Textes philosophiques

Georges Gusdorf   critique du néo-positivisme


    "La philosophie de la Science a volé en éclats, fragmentée en épistémologies spécialisées, de plus en plus restreintes, enfermées dans les cadres de technologies particulières. Il n'y a plus d'univers du discours scientifique, mais des axiomatiques particulières qui n'ont d'intérêt que pour les spécialistes. De quoi l'on peut trouver confirmation dans le mouvement philosophique, ou prétendu tel, du néo-positivisme logique, développé à partir des affirmations radicales des penseurs de l'Ecole de Vienne au début du XXe siècle. Cette forme renouvelée du scientisme devait bénéficier des persécutions nationales-socialistes, qui dispersèrent ses inspirateurs à travers l'espace occidental ; de nombreux adeptes furent ainsi recrutés grâce à cette diaspora dans les territoires nordiques, britanniques et nord-américains, où l'esprit philosophique sait se contenter de peu et emprunte volontiers sa nourriture aux importations étrangères.
     Le néo-positivisme part de l'affirmation de principe que seules les sciences exactes sont maîtresses de vérité ; les axiomatiques des disciplines formelles et les codes de procédure des méthodologies expérimentales attribuent une validité inconditionnelle aux affirmations émises par les savants, lorsqu'ils se prononcent en tant que tels. Le reste des paroles humaines, dans l'usage quotidien de la vie, dans la littérature et la poésie, dans la philosophie et la religion, mais aussi dans ces disciplines inexactes et sans rigueur que sont les prétendues « sciences humaines », tout cela se révèle à l'analyse comme un enchaînement erratique de propositions non fondées, invérifiées et d'ailleurs invérifiables. Seules sont valides les formulations plus ou moins affinées sur le modèle de « 2 + 2 = 4 », et encore leur validité se trouve-t-elle restreinte dans les limites de l'espace mental défini par les postulats d'un champ axiomatique déterminé. Autrement dit, le penseur néo-positiviste prétend nous obliger à choisir entre une vérité sans le monde et sans l'homme, ou un homme et un monde étrangers à la vérité scientifique. On pourrait évidemment faire un pas de plus et conclure que la vérité de l'homme et du monde n'est pas simplement identifiable avec la vérité selon la science rigoureuse. Mais ce pas, les néo-positivistes ne le franchissent pas, ils s'en tiennent à un terrorisme intellectuel, qui d'ailleurs se retourne contre ceux qui le professent. Seul le discours scientifique a un sens ; mais la profession de foi dans la science est un vœu pieux, car l'idée de science n'est pas une proposition scientifique. C'est une utopie, pas plus consistante, rigoureusement parlant, que la Justice, la Liberté ou Dieu. Les néo-positivistes sont des nihilistes, incapables de voir plus loin que le bout de leurs équations. En toute réalité, la part de vérité contenue dans ce mode de pensée correspond à l'affirmation de la pensée négative, qui reconnaît l'inaptitude de la parole humaine à penser l'absolu. La pensée négative n'est pas un nihilisme, mais exactement le contraire, ainsi que devait le reconnaître Wittgenstein, la seule tête philosophique de l'Ecole de Vienne, que les néo-positivistes ont pris pour un des leurs, alors qu'il réduisait à néant leur position théorique, opérant pour son compte, avec humour, un repli stratégique de la logique extrême, par un retournement du pour au contre, au silence mystique".

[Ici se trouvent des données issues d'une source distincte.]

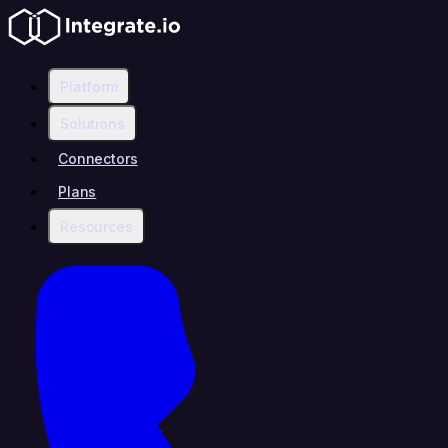
Platform
Solutions
Connectors
Plans
Resources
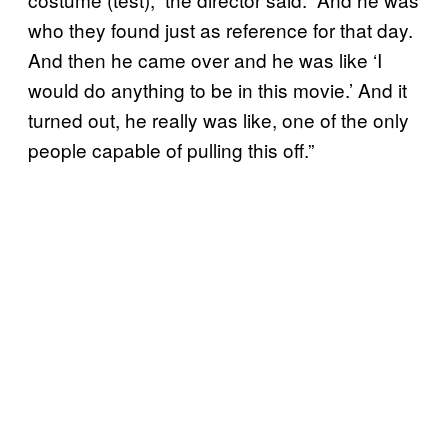
who they found just as reference for that day.
And then he came over and he was like ‘I
would do anything to be in this movie.’ And it
turned out, he really was like, one of the only
people capable of pulling this off.”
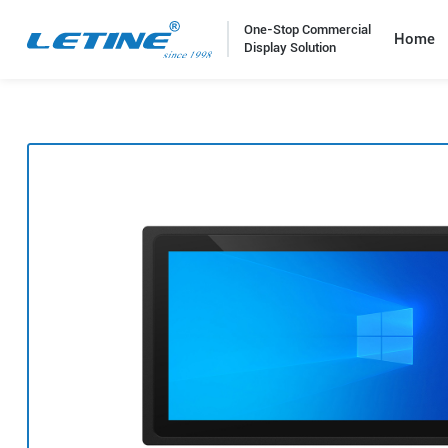
One-Stop Commercial
Home
Display Solution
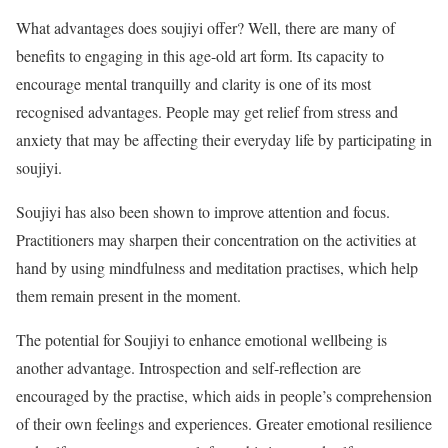
What advantages does soujiyi offer? Well, there are many of
benefits to engaging in this age-old art form. Its capacity to
encourage mental tranquilly and clarity is one of its most
recognised advantages. People may get relief from stress and
anxiety that may be affecting their everyday life by participating in
soujiyi.
Soujiyi has also been shown to improve attention and focus.
Practitioners may sharpen their concentration on the activities at
hand by using mindfulness and meditation practises, which help
them remain present in the moment.
The potential for Soujiyi to enhance emotional wellbeing is
another advantage. Introspection and self-reflection are
encouraged by the practise, which aids in people’s comprehension
of their own feelings and experiences. Greater emotional resilience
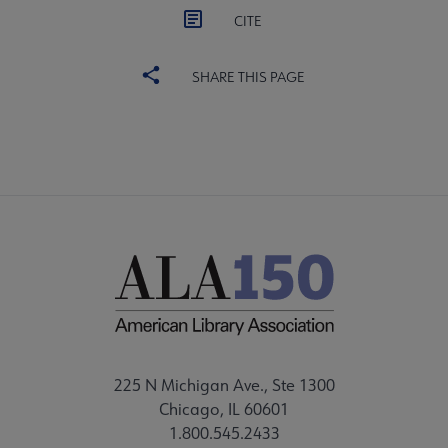
CITE
SHARE THIS PAGE
225 N Michigan Ave., Ste 1300
Chicago, IL 60601
1.800.545.2433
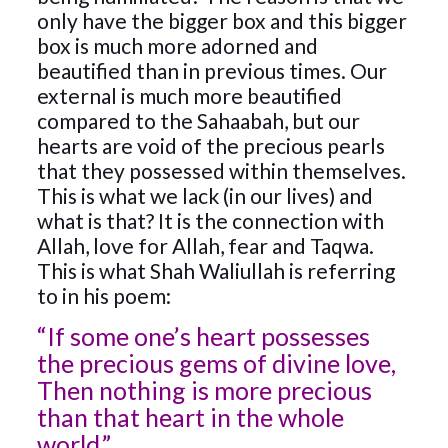
only have the bigger box and this bigger
box is much more adorned and
beautified than in previous times. Our
external is much more beautified
compared to the Sahaabah, but our
hearts are void of the precious pearls
that they possessed within themselves.
This is what we lack (in our lives) and
what is that? It is the connection with
Allah, love for Allah, fear and Taqwa.
This is what Shah Waliullah is referring
to in his poem:
“If some one’s heart possesses
the precious gems of divine love,
Then nothing is more precious
than that heart in the whole
world.”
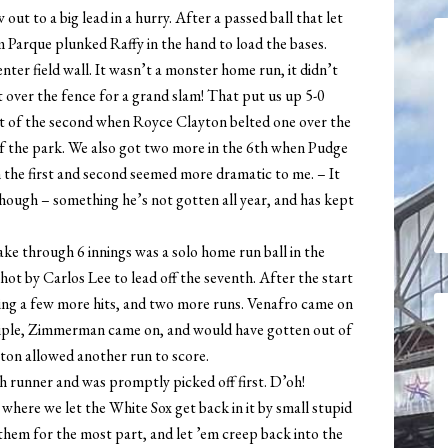
out to a big lead in a hurry. After a passed ball that let
Jim Parque plunked Raffy in the hand to load the bases.
ter field wall. It wasn’t a monster home run, it didn’t
t over the fence for a grand slam! That put us up 5-0
start of the second when Royce Clayton belted one over the
 of the park. We also got two more in the 6th when Pudge
the first and second seemed more dramatic to me. – It
hough – something he’s not gotten all year, and has kept
take through 6 innings was a solo home run ball in the
shot by Carlos Lee to lead off the seventh. After the start
owing a few more hits, and two more runs. Venafro came on
a triple, Zimmerman came on, and would have gotten out of
ton allowed another run to score.
 runner and was promptly picked off first. D’oh!
 where we let the White Sox get back in it by small stupid
hem for the most part, and let ’em creep back into the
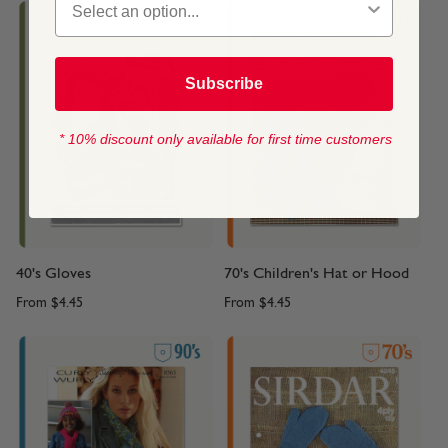
Subscribe
* 10% discount only available for first time customers
40's Gloves
70's Children's Hat or Hood
From
$4.45
From
$4.45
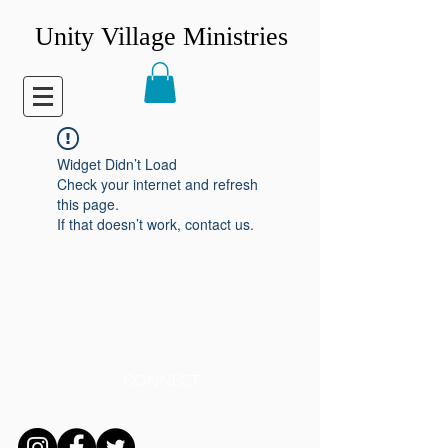
Unity Village Ministries
Widget Didn’t Load
Check your internet and refresh
this page.
If that doesn’t work, contact us.
CONNECT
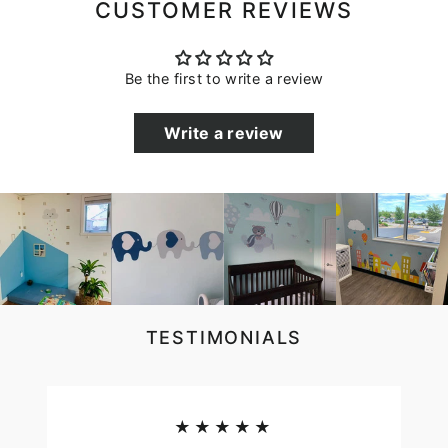
CUSTOMER REVIEWS
Be the first to write a review
Write a review
TESTIMONIALS
★★★★★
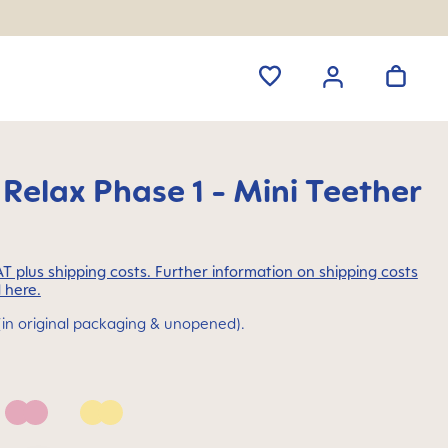
 Relax Phase 1 - Mini Teether
VAT plus shipping costs. Further information on shipping costs
 here.
(in original packaging & unopened).
Pink
Yellow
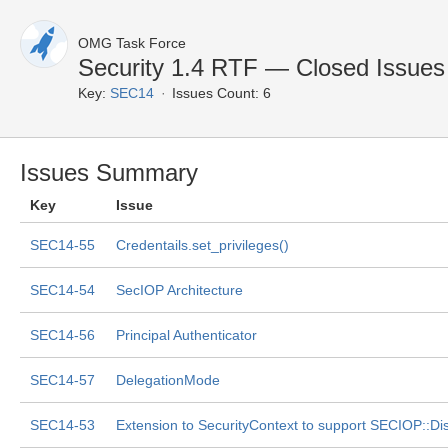
OMG Task Force
Security 1.4 RTF — Closed Issues
Key:
SEC14
Issues Count: 6
Issues Summary
Key
Issue
SEC14-55
Credentails.set_privileges()
SEC14-54
SecIOP Architecture
SEC14-56
Principal Authenticator
SEC14-57
DelegationMode
SEC14-53
Extension to SecurityContext to support SECIOP::Di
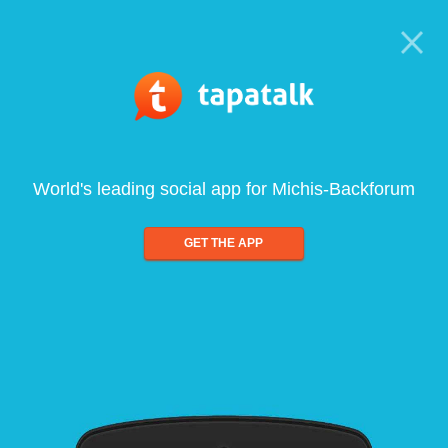
World's leading social app for Michis-Backforum
GET THE APP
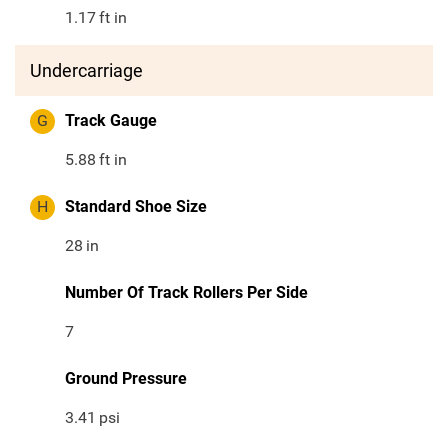
1.17
ft in
Undercarriage
G
Track Gauge
5.88
ft in
H
Standard Shoe Size
28
in
Number Of Track Rollers Per Side
7
Ground Pressure
3.41
psi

Rétracation, en complément de Mythe et métaphysique, édition 1984, p. 27-28.

Indications de lecture:

Le projet du cercle de Vienne a échouée et s'est auto-supprimé depuis. Gödel a détruit les ambitions de l'axiomatique de Hilbert. Le logicisme du premier Wittgenstein a sombré, incapable de trouver un fondement solide. Voir les commentaires d'Edgar Morin sur cette question. L'échec du positivisme logique. Cf. La Méthode. D'autre part, Gusdorf se rend aussi très bien compte que l'épistémologie de Bachelard n'a jamais franchi les frontières de l'hexagone. Elle est déjà poussiéreuse à son époque. Cavalliès le spécialiste des mathématiques en France ne comprenait pas l'effondrement des certitudes en mathématiques.